# [TASK INSTRUCTIONS]
Show each line of the records in which the word "lines" occurs.
--- WORKING DATA Enclosed Below ---
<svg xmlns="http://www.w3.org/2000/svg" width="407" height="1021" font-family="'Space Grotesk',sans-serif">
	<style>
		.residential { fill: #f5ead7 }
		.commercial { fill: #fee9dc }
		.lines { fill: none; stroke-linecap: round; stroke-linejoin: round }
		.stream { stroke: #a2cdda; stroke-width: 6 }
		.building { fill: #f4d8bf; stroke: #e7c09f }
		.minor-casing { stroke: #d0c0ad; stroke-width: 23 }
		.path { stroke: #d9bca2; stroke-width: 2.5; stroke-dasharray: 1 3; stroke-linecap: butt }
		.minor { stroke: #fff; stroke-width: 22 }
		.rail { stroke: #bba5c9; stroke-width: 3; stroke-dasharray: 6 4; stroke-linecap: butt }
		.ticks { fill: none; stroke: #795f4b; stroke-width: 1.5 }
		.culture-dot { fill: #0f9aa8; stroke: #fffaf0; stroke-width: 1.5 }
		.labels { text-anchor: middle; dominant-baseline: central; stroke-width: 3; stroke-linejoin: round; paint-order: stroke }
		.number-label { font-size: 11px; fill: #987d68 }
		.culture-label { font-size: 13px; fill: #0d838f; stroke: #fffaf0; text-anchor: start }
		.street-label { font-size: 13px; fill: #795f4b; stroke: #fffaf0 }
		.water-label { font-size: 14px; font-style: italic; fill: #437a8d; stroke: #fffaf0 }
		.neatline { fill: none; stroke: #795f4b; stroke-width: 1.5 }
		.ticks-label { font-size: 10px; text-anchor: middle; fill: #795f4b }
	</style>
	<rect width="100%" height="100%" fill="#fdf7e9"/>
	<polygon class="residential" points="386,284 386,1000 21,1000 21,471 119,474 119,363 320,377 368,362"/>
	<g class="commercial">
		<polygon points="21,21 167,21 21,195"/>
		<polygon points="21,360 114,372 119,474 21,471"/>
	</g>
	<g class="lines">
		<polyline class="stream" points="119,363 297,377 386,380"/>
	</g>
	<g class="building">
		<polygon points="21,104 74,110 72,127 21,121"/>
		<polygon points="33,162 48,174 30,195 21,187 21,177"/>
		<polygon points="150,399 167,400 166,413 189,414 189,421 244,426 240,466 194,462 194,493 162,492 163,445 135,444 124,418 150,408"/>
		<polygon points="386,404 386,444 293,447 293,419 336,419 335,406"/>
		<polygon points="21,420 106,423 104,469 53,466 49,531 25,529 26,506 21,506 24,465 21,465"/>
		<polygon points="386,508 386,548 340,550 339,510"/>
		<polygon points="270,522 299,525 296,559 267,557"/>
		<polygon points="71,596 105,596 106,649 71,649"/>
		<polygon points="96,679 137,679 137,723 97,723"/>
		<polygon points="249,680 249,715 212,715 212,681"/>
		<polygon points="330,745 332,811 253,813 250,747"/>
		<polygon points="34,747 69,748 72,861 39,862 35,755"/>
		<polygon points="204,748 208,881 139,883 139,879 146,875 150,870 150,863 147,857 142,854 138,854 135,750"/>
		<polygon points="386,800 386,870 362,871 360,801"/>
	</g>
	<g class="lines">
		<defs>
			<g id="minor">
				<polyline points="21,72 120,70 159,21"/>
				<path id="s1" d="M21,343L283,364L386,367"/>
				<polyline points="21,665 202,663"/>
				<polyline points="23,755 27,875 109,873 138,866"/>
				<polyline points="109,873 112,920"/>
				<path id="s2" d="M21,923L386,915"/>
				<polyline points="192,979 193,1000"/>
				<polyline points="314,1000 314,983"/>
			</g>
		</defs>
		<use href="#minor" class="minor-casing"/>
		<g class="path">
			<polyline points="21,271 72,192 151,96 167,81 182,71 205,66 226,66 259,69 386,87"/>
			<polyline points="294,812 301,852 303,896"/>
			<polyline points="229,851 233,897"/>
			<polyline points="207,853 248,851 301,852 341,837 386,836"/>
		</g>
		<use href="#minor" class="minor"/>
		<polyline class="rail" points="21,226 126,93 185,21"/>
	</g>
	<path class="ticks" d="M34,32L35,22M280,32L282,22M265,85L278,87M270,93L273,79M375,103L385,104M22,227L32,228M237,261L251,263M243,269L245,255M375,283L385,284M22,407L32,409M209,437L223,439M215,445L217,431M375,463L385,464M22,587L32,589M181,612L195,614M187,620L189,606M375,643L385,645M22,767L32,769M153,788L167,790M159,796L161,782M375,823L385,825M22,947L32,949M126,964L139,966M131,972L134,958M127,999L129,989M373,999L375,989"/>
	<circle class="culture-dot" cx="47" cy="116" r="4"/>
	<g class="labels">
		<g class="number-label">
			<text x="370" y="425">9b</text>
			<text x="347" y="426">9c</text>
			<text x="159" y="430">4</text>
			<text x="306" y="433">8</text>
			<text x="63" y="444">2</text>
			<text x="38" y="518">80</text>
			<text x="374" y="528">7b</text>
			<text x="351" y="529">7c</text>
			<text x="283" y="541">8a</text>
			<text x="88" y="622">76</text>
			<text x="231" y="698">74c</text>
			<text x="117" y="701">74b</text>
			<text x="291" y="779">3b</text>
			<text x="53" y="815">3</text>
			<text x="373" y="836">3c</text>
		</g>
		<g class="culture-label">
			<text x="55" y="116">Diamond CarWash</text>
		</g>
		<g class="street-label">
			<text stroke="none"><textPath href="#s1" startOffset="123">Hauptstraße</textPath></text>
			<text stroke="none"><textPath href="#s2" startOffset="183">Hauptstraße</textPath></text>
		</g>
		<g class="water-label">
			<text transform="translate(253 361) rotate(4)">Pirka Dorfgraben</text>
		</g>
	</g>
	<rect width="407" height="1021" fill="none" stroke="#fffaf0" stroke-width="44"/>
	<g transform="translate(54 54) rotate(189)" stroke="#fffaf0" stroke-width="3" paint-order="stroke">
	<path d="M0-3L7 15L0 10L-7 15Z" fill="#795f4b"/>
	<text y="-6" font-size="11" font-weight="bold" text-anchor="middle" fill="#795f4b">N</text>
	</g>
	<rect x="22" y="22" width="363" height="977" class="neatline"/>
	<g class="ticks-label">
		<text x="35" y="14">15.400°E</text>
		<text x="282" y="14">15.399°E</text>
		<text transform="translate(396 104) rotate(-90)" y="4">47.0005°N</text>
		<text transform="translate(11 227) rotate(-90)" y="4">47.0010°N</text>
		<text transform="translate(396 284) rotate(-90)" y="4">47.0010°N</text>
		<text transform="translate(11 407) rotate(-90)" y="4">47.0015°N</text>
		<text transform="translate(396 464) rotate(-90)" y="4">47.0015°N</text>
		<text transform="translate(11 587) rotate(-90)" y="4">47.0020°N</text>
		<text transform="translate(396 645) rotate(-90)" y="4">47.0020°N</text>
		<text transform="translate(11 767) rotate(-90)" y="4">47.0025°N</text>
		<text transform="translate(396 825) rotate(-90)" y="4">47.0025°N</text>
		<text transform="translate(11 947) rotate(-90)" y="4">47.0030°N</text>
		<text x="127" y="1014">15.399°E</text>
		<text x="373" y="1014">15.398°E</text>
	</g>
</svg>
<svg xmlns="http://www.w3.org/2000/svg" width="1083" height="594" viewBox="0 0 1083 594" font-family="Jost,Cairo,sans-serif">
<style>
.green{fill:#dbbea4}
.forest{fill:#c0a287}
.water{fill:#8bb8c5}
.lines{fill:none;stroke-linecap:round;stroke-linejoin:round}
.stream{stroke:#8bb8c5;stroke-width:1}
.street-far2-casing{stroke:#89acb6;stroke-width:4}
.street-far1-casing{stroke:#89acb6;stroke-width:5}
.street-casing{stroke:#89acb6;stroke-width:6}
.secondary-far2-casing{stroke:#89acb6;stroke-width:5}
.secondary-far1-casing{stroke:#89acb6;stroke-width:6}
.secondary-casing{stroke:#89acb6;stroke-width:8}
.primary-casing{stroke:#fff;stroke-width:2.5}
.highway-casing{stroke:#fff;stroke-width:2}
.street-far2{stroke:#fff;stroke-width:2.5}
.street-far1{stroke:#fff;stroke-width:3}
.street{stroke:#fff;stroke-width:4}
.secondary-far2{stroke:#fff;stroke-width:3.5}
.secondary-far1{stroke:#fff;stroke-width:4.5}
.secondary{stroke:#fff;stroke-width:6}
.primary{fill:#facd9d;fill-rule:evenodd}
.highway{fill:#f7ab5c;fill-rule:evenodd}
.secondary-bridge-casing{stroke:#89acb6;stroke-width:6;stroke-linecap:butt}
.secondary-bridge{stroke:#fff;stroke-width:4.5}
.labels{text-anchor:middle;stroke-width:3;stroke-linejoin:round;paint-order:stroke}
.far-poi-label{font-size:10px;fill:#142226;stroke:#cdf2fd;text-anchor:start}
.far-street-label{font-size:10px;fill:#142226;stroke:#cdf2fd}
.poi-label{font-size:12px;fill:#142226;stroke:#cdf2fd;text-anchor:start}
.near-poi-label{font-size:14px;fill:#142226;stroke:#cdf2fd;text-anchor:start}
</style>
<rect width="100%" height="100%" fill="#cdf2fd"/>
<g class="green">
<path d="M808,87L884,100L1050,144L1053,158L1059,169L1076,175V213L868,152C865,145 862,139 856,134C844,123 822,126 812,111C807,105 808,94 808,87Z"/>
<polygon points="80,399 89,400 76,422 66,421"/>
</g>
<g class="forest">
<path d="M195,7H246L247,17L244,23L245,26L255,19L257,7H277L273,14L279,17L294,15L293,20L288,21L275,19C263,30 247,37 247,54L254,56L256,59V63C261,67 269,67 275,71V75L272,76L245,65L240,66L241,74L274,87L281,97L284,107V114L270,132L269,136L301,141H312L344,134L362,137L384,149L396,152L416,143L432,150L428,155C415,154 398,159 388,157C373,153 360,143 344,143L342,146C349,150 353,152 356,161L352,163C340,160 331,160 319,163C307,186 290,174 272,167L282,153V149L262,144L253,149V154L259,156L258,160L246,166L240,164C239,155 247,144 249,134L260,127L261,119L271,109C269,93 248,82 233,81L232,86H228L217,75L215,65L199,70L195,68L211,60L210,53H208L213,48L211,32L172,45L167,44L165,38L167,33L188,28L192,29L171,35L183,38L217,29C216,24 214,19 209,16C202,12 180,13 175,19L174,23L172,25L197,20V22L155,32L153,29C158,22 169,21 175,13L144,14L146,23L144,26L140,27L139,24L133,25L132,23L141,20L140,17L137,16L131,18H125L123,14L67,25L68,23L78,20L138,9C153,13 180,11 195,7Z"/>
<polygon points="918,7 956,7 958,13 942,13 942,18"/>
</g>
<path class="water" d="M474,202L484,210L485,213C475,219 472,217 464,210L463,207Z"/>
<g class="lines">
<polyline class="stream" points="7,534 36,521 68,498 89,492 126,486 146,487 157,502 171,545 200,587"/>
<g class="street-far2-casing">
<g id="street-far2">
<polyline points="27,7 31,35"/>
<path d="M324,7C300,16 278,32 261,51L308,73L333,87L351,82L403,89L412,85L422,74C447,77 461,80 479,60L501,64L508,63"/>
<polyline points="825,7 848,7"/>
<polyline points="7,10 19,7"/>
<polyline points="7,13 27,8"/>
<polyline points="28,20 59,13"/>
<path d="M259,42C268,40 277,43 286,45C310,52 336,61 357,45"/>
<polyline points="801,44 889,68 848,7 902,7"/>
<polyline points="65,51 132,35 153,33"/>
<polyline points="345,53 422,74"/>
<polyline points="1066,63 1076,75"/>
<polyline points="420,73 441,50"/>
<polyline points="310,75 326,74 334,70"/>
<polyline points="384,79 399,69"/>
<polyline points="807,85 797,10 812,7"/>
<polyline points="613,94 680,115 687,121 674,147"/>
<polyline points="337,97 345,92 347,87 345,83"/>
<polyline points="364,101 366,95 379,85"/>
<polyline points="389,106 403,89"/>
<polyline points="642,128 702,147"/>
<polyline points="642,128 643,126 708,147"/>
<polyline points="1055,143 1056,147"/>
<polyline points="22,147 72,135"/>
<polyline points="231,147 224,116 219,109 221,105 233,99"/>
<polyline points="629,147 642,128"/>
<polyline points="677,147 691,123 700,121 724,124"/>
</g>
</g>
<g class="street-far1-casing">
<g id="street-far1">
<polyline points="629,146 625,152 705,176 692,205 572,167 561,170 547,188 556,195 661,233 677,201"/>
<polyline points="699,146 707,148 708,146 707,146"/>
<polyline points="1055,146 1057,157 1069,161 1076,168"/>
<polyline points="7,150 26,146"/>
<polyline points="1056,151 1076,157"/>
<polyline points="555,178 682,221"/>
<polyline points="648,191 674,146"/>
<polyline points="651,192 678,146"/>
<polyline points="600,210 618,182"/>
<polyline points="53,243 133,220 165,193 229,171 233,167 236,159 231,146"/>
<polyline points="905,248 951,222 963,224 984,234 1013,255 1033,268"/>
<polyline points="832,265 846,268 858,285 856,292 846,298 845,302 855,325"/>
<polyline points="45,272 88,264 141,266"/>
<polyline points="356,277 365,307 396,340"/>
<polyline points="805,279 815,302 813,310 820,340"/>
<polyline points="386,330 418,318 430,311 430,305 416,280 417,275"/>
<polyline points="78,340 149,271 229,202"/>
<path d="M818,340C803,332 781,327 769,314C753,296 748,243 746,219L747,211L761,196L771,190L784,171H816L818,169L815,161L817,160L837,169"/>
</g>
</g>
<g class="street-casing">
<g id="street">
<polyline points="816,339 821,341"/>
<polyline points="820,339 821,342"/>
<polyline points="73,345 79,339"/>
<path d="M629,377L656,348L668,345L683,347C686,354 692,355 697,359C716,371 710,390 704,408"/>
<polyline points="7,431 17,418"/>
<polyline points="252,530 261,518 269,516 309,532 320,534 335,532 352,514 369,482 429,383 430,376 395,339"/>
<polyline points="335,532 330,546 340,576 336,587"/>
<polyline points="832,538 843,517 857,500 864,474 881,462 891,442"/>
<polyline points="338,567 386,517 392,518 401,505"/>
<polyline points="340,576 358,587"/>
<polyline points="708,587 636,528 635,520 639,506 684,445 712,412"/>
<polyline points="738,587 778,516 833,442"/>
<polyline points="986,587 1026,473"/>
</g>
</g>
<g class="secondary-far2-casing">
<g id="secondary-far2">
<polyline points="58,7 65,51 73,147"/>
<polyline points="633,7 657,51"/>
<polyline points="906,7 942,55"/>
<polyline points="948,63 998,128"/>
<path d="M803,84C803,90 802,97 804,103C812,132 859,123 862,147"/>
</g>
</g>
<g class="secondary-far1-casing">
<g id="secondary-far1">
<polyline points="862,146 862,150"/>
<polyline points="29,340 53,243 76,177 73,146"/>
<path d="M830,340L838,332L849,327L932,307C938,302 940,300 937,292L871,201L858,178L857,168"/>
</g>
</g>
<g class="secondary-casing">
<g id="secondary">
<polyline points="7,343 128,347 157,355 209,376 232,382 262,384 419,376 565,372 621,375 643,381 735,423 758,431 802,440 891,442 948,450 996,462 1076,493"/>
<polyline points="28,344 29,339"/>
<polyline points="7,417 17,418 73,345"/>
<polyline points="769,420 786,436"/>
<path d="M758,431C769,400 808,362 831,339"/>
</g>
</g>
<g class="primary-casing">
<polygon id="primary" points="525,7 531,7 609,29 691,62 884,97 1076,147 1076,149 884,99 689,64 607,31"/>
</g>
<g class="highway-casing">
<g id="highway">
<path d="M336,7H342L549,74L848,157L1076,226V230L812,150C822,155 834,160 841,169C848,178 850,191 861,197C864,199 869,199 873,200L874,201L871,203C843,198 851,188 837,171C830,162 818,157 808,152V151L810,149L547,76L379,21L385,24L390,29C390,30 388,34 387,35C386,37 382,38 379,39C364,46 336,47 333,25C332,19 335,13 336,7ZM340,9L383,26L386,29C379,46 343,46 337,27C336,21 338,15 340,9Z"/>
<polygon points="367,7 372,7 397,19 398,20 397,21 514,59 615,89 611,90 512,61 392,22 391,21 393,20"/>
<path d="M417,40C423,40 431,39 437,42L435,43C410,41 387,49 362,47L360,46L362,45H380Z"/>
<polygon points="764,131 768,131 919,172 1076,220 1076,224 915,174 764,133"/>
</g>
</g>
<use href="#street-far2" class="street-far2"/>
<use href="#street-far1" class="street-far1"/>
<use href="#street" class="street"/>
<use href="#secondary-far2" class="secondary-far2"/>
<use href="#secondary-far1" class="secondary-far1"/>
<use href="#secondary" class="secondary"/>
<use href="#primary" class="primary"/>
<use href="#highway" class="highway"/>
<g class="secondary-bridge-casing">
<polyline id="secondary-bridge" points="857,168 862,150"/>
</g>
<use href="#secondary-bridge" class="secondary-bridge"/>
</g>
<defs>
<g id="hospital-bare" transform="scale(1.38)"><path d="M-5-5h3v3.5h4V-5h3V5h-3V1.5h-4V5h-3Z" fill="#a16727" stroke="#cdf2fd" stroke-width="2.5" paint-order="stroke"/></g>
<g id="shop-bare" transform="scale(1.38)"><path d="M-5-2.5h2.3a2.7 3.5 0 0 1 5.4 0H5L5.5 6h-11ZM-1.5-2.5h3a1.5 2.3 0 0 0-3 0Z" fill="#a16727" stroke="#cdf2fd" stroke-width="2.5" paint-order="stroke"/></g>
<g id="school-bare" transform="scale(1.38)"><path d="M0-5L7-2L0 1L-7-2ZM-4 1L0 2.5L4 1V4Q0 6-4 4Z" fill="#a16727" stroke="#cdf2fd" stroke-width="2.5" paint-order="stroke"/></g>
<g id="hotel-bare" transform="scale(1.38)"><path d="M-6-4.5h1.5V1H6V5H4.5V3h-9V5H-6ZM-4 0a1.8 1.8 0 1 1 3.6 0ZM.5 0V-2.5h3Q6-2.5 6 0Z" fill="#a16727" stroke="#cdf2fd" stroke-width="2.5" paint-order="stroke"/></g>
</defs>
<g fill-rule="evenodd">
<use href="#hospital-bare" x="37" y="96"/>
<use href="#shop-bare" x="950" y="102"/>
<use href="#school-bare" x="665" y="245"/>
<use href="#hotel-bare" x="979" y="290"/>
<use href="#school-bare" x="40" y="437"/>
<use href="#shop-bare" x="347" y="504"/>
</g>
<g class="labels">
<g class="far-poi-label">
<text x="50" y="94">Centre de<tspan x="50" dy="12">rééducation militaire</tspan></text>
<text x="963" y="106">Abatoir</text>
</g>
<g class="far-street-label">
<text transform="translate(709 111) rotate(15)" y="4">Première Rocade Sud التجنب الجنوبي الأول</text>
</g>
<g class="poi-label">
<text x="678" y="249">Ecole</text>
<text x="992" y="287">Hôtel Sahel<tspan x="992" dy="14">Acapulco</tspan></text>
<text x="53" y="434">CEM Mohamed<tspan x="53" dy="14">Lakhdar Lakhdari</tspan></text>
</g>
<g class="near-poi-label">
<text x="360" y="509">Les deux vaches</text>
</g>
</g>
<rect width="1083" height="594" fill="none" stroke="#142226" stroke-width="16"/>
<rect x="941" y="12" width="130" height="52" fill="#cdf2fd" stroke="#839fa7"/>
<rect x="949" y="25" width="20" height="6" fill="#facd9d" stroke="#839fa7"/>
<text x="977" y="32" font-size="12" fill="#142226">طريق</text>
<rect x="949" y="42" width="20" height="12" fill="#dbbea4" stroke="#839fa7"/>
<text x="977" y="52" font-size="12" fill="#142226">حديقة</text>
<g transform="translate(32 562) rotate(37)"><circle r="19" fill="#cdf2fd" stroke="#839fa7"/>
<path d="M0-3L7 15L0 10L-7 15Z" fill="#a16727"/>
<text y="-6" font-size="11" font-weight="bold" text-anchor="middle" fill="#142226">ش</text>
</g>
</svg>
--- End of Enclosed WORKING DATA ---
# [EXPECTED OUTPUT]
		.lines { fill: none; stroke-linecap: round; stroke-linejoin: round }
	<g class="lines">
	<g class="lines">
.lines{fill:none;stroke-linecap:round;stroke-linejoin:round}
<g class="lines">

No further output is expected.